Apple has issued an emergency software update after cyber security researchers said they had uncovered a new vulnerability allowing hackers to deploy Israeli company NSO Group’s spyware tool through iMessage.
The iPhone maker issued a patch on Monday to fix the flaw, which was discovered by researchers at the University of Toronto’s Citizen Lab after they analysed the iPhone of a Saudi activist that had been infected with spyware developed by NSO.
According to Citizen Lab, the vulnerability allowed hackers to access a target’s iPhone, Mac computer or Apple Watch via iMessage, without the user needing to click on a malicious link. The exploit, dubbed “FORCEDENTRY” by the researchers, is known as a “zero-click” attack.
The report added that military spyware manufacturer NSO had “used the vulnerability to remotely exploit and infect the latest Apple devices” with its spyware, known as Pegasus, “since at least February 2021”.

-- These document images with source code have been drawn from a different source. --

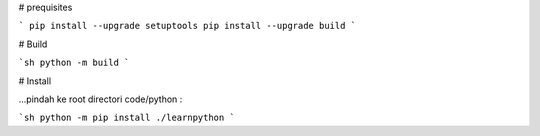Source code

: # prequisites

```
pip install --upgrade setuptools
pip install --upgrade build
```



# Build

```sh
python -m build
```

# Install

| ...pindah ke root directori code/python :

```sh
python -m pip install ./learnpython
```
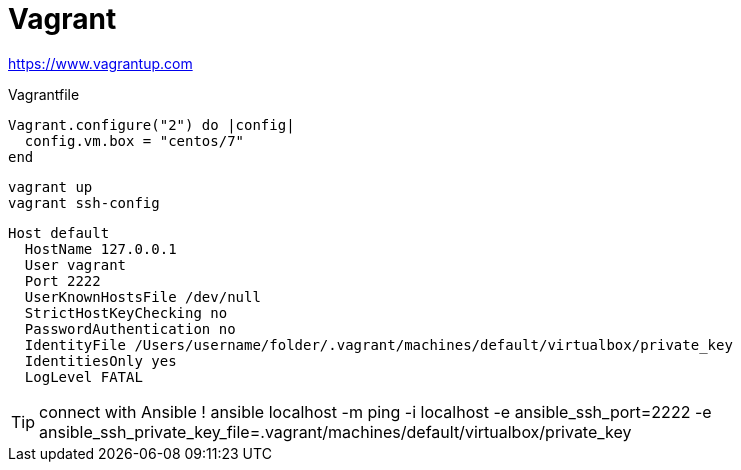 = Vagrant

https://www.vagrantup.com

.Vagrantfile
```
Vagrant.configure("2") do |config|
  config.vm.box = "centos/7"
end
```

```
vagrant up
vagrant ssh-config
```

```
Host default
  HostName 127.0.0.1
  User vagrant
  Port 2222
  UserKnownHostsFile /dev/null
  StrictHostKeyChecking no
  PasswordAuthentication no
  IdentityFile /Users/username/folder/.vagrant/machines/default/virtualbox/private_key
  IdentitiesOnly yes
  LogLevel FATAL
```

TIP: connect with Ansible !
ansible localhost -m ping -i localhost -e ansible_ssh_port=2222 -e ansible_ssh_private_key_file=.vagrant/machines/default/virtualbox/private_key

NSO develops and sells its exploits to government agencies as off the shelf software. It was founded in 2010 and rose to prominence in 2019 when it was reported that the group could “drop its payload” of malware on to unsuspecting iPhones and Android phones by ringing a user over WhatsApp.
NSO’s Pegasus was in July linked to phones belonging to dozens of journalists, human rights activists and politicians, according to an investigation by a consortium of newspapers. Civil rights activists say the software — which requires an Israeli government licence for export because it is viewed as a weapon — can be used for unlawful surveillance, not just by certain governments to target terrorists and criminals.
In a statement on Monday, the company said: “NSO Group will continue to provide intelligence and law enforcement agencies around the world with life saving technologies to fight terror and crime.”
Citizen Lab said that its discovery of another previously unknown vulnerability on Apple hardware “illustrates that companies . . . are facilitating ‘despotism-as-a-service’ for unaccountable government security agencies. Regulation of this growing, highly profitable, and harmful marketplace is desperately needed.”
Apple said that it was issuing the patch because “processing a maliciously crafted PDF may lead to arbitrary code execution”. It said it was “aware of a report that this issue may have been actively exploited”.
Separately, Ivan Krstić, head of security engineering and architecture at Apple, said in a statement that “attacks like the ones described are highly sophisticated, cost millions of dollars to develop, often have a short shelf life, and are used to target specific individuals,” adding that they were “not a threat to the overwhelming majority of our users”.
Nevertheless, the revelation could further dent the image of iOS as a more secure operating system than Android. Apple has long emphasised that no system can be 100 per cent secure from hackers.
Citizen Lab said that chat apps in particular had become “a major target for the most sophisticated threat actors, including nation state espionage operations and the mercenary spyware companies that service them”.